*WHAT TO DO*. Work out how many lines of the data contain "données" and reply with that number alone.

TASK MATERIAL below:

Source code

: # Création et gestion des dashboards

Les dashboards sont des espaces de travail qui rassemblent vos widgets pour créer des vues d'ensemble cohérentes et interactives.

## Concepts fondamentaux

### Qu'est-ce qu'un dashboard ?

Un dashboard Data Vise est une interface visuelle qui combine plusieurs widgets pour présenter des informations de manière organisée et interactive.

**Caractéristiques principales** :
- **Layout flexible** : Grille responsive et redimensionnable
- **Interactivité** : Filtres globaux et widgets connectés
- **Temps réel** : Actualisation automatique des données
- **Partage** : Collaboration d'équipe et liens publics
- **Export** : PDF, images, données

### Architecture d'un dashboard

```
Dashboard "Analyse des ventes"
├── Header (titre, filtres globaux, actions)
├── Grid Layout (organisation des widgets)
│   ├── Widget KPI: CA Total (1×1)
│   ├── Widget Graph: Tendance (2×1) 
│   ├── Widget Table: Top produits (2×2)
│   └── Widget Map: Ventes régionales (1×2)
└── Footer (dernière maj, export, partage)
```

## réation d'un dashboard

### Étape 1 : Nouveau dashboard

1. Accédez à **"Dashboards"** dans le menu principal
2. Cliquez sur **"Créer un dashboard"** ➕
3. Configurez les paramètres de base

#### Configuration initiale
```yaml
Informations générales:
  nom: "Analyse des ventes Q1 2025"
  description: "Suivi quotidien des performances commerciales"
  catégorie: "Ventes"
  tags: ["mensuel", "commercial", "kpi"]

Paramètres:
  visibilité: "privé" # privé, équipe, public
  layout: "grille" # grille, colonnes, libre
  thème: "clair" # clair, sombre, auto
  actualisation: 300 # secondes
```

End of TASK MATERIAL.

*PROBLEM SOLUTION*. 2